# Dataset records
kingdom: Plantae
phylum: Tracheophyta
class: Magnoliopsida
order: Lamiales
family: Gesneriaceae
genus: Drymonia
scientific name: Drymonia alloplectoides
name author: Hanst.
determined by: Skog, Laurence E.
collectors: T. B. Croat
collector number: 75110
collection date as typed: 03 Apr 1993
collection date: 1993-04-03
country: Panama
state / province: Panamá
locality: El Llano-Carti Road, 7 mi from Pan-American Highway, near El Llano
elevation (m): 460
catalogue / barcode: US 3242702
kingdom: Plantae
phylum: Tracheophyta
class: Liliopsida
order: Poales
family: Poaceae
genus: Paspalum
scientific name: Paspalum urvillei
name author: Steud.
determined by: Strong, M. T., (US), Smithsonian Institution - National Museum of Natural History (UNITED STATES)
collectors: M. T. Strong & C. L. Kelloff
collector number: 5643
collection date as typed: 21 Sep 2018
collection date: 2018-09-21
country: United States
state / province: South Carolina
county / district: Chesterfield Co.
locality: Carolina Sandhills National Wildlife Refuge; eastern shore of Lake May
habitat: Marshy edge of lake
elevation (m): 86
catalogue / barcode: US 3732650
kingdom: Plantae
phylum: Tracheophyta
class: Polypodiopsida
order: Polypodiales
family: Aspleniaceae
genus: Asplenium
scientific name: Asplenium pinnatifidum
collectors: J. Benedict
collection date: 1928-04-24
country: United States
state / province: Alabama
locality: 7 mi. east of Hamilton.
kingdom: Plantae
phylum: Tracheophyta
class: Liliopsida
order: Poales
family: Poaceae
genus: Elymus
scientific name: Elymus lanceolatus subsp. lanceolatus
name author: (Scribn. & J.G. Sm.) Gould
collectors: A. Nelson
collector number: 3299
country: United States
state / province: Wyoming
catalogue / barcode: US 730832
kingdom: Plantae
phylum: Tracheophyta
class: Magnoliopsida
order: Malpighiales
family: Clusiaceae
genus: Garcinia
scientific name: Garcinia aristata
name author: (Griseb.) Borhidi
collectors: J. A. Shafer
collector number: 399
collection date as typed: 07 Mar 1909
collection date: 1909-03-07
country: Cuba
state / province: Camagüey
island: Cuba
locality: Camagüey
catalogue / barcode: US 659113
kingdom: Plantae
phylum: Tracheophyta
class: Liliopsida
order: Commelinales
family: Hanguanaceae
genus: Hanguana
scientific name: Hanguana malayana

# Task instructions
Please copy all of the data above, line for line, with no changes.

# Full response
kingdom: Plantae
phylum: Tracheophyta
class: Magnoliopsida
order: Lamiales
family: Gesneriaceae
genus: Drymonia
scientific name: Drymonia alloplectoides
name author: Hanst.
determined by: Skog, Laurence E.
collectors: T. B. Croat
collector number: 75110
collection date as typed: 03 Apr 1993
collection date: 1993-04-03
country: Panama
state / province: Panamá
locality: El Llano-Carti Road, 7 mi from Pan-American Highway, near El Llano
elevation (m): 460
catalogue / barcode: US 3242702
kingdom: Plantae
phylum: Tracheophyta
class: Liliopsida
order: Poales
family: Poaceae
genus: Paspalum
scientific name: Paspalum urvillei
name author: Steud.
determined by: Strong, M. T., (US), Smithsonian Institution - National Museum of Natural History (UNITED STATES)
collectors: M. T. Strong & C. L. Kelloff
collector number: 5643
collection date as typed: 21 Sep 2018
collection date: 2018-09-21
country: United States
state / province: South Carolina
county / district: Chesterfield Co.
locality: Carolina Sandhills National Wildlife Refuge; eastern shore of Lake May
habitat: Marshy edge of lake
elevation (m): 86
catalogue / barcode: US 3732650
kingdom: Plantae
phylum: Tracheophyta
class: Polypodiopsida
order: Polypodiales
family: Aspleniaceae
genus: Asplenium
scientific name: Asplenium pinnatifidum
collectors: J. Benedict
collection date: 1928-04-24
country: United States
state / province: Alabama
locality: 7 mi. east of Hamilton.
kingdom: Plantae
phylum: Tracheophyta
class: Liliopsida
order: Poales
family: Poaceae
genus: Elymus
scientific name: Elymus lanceolatus subsp. lanceolatus
name author: (Scribn. & J.G. Sm.) Gould
collectors: A. Nelson
collector number: 3299
country: United States
state / province: Wyoming
catalogue / barcode: US 730832
kingdom: Plantae
phylum: Tracheophyta
class: Magnoliopsida
order: Malpighiales
family: Clusiaceae
genus: Garcinia
scientific name: Garcinia aristata
name author: (Griseb.) Borhidi
collectors: J. A. Shafer
collector number: 399
collection date as typed: 07 Mar 1909
collection date: 1909-03-07
country: Cuba
state / province: Camagüey
island: Cuba
locality: Camagüey
catalogue / barcode: US 659113
kingdom: Plantae
phylum: Tracheophyta
class: Liliopsida
order: Commelinales
family: Hanguanaceae
genus: Hanguana
scientific name: Hanguana malayana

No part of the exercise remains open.